- Extracted records

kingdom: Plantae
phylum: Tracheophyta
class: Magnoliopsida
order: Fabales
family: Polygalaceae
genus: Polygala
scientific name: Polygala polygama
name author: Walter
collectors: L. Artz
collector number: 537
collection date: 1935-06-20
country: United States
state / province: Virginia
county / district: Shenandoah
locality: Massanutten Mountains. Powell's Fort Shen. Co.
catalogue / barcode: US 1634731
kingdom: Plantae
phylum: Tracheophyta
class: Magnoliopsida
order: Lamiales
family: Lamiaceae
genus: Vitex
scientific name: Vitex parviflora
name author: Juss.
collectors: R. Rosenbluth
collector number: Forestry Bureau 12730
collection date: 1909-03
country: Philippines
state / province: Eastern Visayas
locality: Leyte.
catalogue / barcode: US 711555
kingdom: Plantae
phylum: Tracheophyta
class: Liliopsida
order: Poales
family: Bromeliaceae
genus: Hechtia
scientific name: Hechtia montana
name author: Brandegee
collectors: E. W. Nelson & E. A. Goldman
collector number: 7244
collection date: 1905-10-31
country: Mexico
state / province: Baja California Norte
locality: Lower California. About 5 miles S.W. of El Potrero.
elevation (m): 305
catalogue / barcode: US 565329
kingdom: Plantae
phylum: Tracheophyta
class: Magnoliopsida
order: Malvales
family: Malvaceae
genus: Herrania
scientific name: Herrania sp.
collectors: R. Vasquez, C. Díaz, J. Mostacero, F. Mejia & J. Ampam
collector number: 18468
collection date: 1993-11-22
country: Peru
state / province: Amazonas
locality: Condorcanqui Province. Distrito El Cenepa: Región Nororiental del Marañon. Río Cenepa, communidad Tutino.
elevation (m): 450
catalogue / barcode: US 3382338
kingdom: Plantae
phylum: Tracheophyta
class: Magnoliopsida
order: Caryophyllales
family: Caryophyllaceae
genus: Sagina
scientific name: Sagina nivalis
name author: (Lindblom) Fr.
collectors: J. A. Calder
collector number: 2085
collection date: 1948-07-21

- REQUIRED WORK
Switch "collectors" to "collected by" everywhere in the data above and write the lines out again, leaving everything else unchanged.

- REPLY
kingdom: Plantae
phylum: Tracheophyta
class: Magnoliopsida
order: Fabales
family: Polygalaceae
genus: Polygala
scientific name: Polygala polygama
name author: Walter
collected by: L. Artz
collector number: 537
collection date: 1935-06-20
country: United States
state / province: Virginia
county / district: Shenandoah
locality: Massanutten Mountains. Powell's Fort Shen. Co.
catalogue / barcode: US 1634731
kingdom: Plantae
phylum: Tracheophyta
class: Magnoliopsida
order: Lamiales
family: Lamiaceae
genus: Vitex
scientific name: Vitex parviflora
name author: Juss.
collected by: R. Rosenbluth
collector number: Forestry Bureau 12730
collection date: 1909-03
country: Philippines
state / province: Eastern Visayas
locality: Leyte.
catalogue / barcode: US 711555
kingdom: Plantae
phylum: Tracheophyta
class: Liliopsida
order: Poales
family: Bromeliaceae
genus: Hechtia
scientific name: Hechtia montana
name author: Brandegee
collected by: E. W. Nelson & E. A. Goldman
collector number: 7244
collection date: 1905-10-31
country: Mexico
state / province: Baja California Norte
locality: Lower California. About 5 miles S.W. of El Potrero.
elevation (m): 305
catalogue / barcode: US 565329
kingdom: Plantae
phylum: Tracheophyta
class: Magnoliopsida
order: Malvales
family: Malvaceae
genus: Herrania
scientific name: Herrania sp.
collected by: R. Vasquez, C. Díaz, J. Mostacero, F. Mejia & J. Ampam
collector number: 18468
collection date: 1993-11-22
country: Peru
state / province: Amazonas
locality: Condorcanqui Province. Distrito El Cenepa: Región Nororiental del Marañon. Río Cenepa, communidad Tutino.
elevation (m): 450
catalogue / barcode: US 3382338
kingdom: Plantae
phylum: Tracheophyta
class: Magnoliopsida
order: Caryophyllales
family: Caryophyllaceae
genus: Sagina
scientific name: Sagina nivalis
name author: (Lindblom) Fr.
collected by: J. A. Calder
collector number: 2085
collection date: 1948-07-21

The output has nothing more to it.